Deliberate Practice as the Only Way to Reach your Full Potential
Naïve practice is thinking you will get better only by putting in more reps.

Deliberate practice is the intentional repetition of and carefully plan process in the pursuit of a specific aim.

Practice purposefully by following those three steps:

  1. Establish a precise and challenging goal for your practice.
  2. Place all your focus on what you are practicing at the moment, eradicating distractions that get in the way of doing your best work.
  3. Analyze your performance and adjust with those feedbacks.

“What good practice really requires is a constant stream of effort: a sustained, persistent approach based on long-term commitment. For this reason, practicing properly, even for short periods of time, is the best way. The emphasis should be on quality rather than quantity.” – Dalai Lama.

Adam Roberge

Practice under pressure
Compete with your limits during some essential training. You don’t need to recreate the same stress, but you need to make sure the pressure is high enough to enter your stress zone. You aim to simulate a competition-like environment to train the optimal response.

To enter your stress zone, alternate and modify your training stimuli so you can find new ways to create discomfort. If you always do the same things, you create the fluency illusion, making you believe that you are improving considerably when in reality, it is not the case. To avoid this problem, replicate competition-like situations that force you to get out of your comfort zone. Leaning in that way doesn’t feel as great but will produce better results in competition.

Pressure is a privilege; it forces you to go out of your comfort zone and unleash your full potential by giving the best possible response. “No Pressure, No Diamonds”

Prevent choking when competing under extreme conditions
As a high-level performer, you must switch your desire. Embrace the discomfort that occurs with being unsure you are going to succeed or not. Create desirable difficulties that force you to meet the challenge fully and thus develop new skills. Risking failure in training is the more effective way to learn.

Get the most out of yourself by being attached to the outcome of the training. Understand that you will need to give everything you have if you want to succeed.

“An amateur practices until he can do a thing right, a professional until he can’t do it wrong.” – Harold Craxton.

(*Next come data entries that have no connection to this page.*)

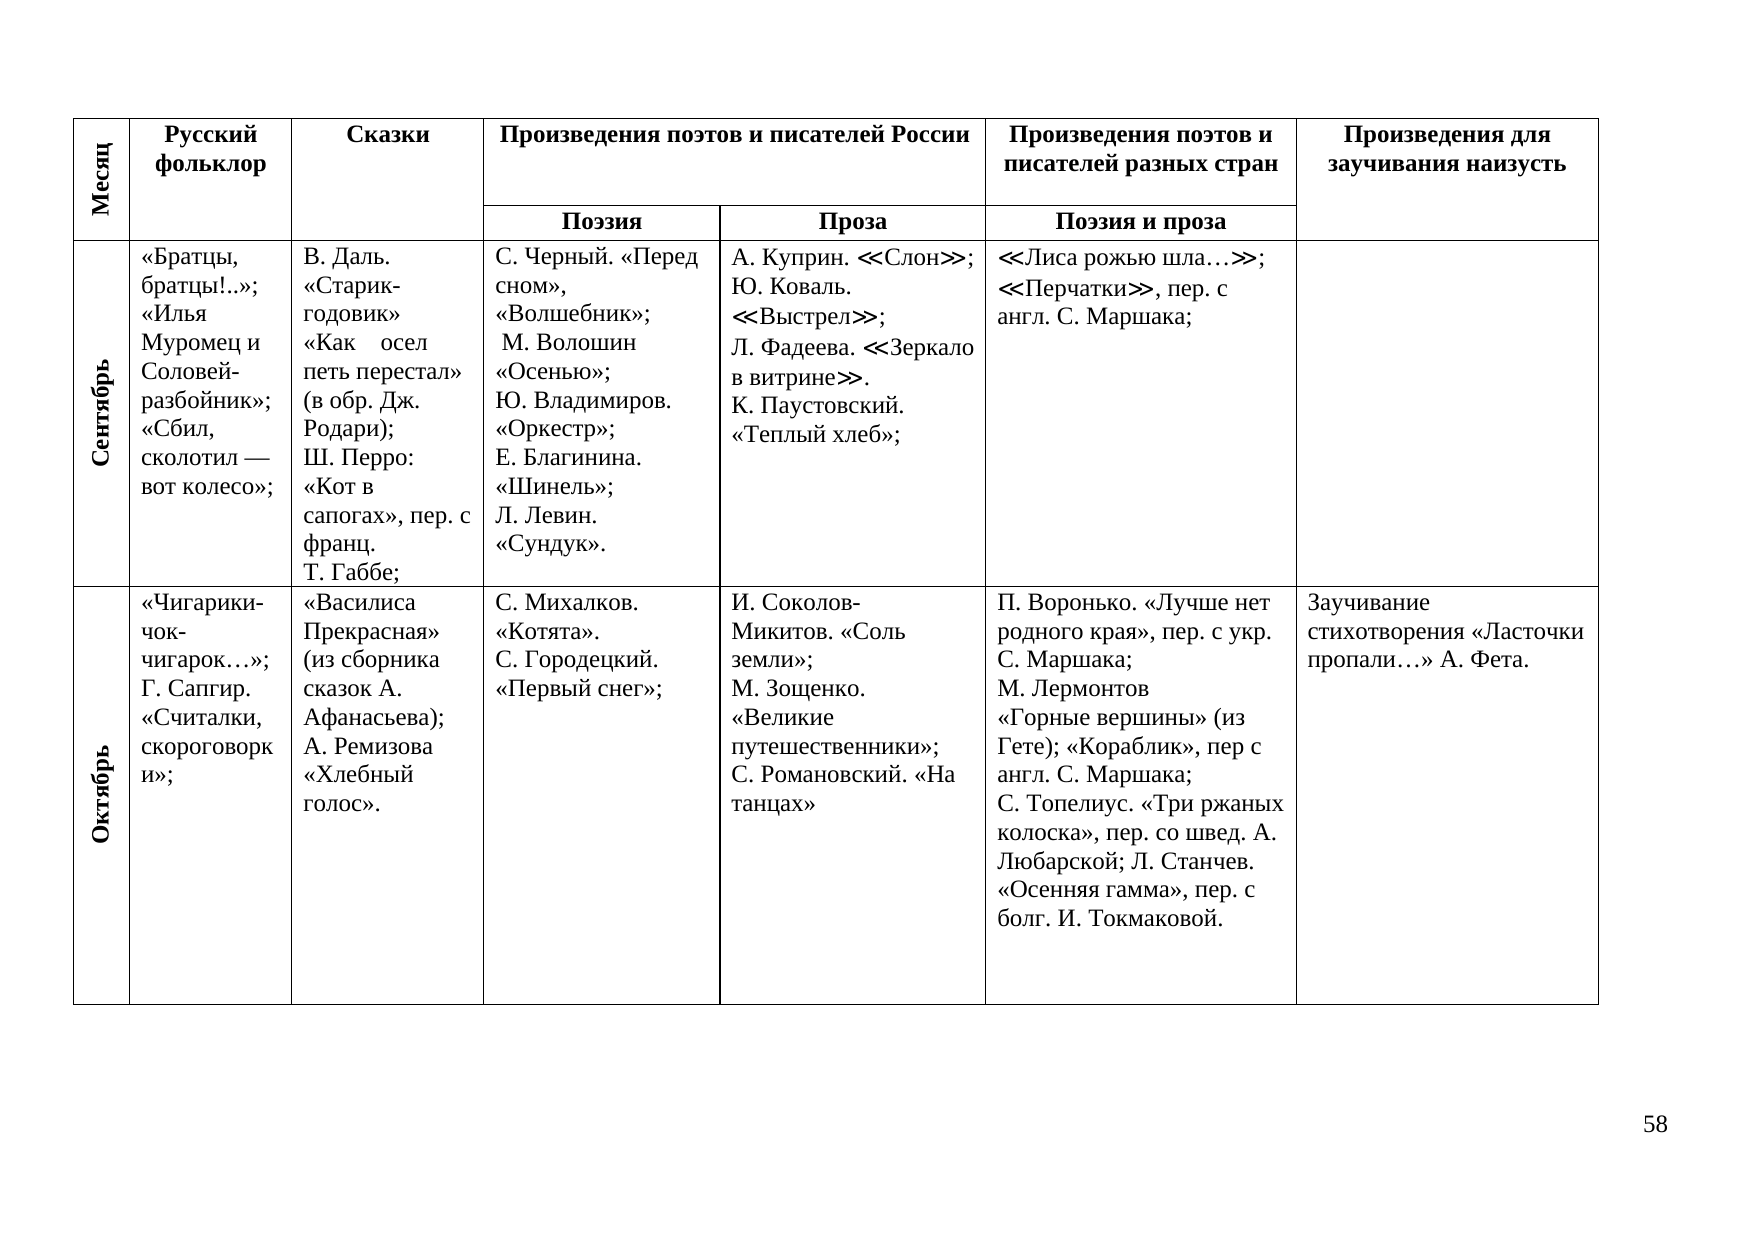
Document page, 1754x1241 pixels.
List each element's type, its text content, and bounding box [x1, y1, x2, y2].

table_header Произведения для заучивания наизусть [1297, 119, 1598, 205]
table_cell Октябрь [74, 587, 129, 1004]
table_cell ≪Лиса рожью шла…≫; ≪Перчатки≫, пер. с англ. С. Маршака; [986, 241, 1296, 586]
table_cell А. Куприн. ≪Слон≫; Ю. Коваль. ≪Выстрел≫; Л. Фадеева. ≪Зеркало в витрине≫. К. Паустовский. «Теплый хлеб»; [721, 241, 985, 586]
table_cell «Чигарики-чок-чигарок…»; Г. Сапгир. «Считалки, скороговорки»; [130, 587, 291, 1004]
table_cell Заучивание стихотворения «Ласточки пропали…» А. Фета. [1297, 587, 1598, 1004]
table_header Произведения поэтов и писателей разных стран [986, 119, 1296, 205]
table_cell Сентябрь [74, 241, 129, 586]
table_cell Проза [721, 206, 985, 240]
table_cell И. Соколов- Микитов. «Соль земли»; М. Зощенко. «Великие путешественники»; С. Романовский. «На танцах» [721, 587, 985, 1004]
table_cell [1297, 241, 1598, 586]
table_header Сказки [292, 119, 483, 240]
table_cell В. Даль. «Старик-годовик» «Как осел петь перестал» (в обр. Дж. Родари); Ш. Перро: «Кот в сапогах», пер. с франц. Т. Габбе; [292, 241, 483, 586]
table_cell «Братцы, братцы!..»; «Илья Муромец и Соловей-разбойник»; «Сбил, сколотил — вот колесо»; [130, 241, 291, 586]
table_cell С. Михалков. «Котята». С. Городецкий. «Первый снег»; [484, 587, 719, 1004]
table_cell С. Черный. «Перед сном», «Волшебник»; М. Волошин «Осенью»; Ю. Владимиров. «Оркестр»; Е. Благинина. «Шинель»; Л. Левин. «Сундук». [484, 241, 719, 586]
table_cell [1297, 205, 1598, 240]
table_cell Поэзия и проза [986, 206, 1296, 240]
table_header Русский фольклор [130, 119, 291, 240]
table_header Произведения поэтов и писателей России [484, 119, 985, 205]
table_cell П. Воронько. «Лучше нет родного края», пер. с укр. С. Маршака; М. Лермонтов «Горные вершины» (из Гете); «Кораблик», пер с англ. С. Маршака; С. Топелиус. «Три ржаных колоска», пер. со швед. А. Любарской; Л. Станчев. «Осенняя гамма», пер. с болг. И. Токмаковой. [986, 587, 1296, 1004]
table_cell «Василиса Прекрасная» (из сборника сказок А. Афанасьева); А. Ремизова «Хлебный голос». [292, 587, 483, 1004]
table_header Месяц [74, 119, 129, 240]
table_cell Поэзия [484, 206, 719, 240]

Find a rival to use stress to your advantage
Stress is how your body prepares you for something you care about. To readily generate it, find a competitor who can challenge you in training. Having a rival is crucial to get the extra 4% of intensity & grit of yourself. To deliver that extra effort that most performers are unwilling to provide consistently is where you will find your edge.

“With competition, everyone has to try harder.” – Harold Greene.

Be thankful for rivalries; they empower you to give your absolute best.

View deliberate practice as a way to hang out with your highest self
“A practice implies engagement in a ritual. A practice may be defined as the dedicated, daily exercise of commitment, will, and focused intention aimed, on one level, at the achievement of mastery in a field but, on a loftier level, intended to produce a communion with a power greater than ourselves” – Steven King.

Be the world champion in purposeful practice. Commit to the highest quality, so your level of training outshine the level of the competition.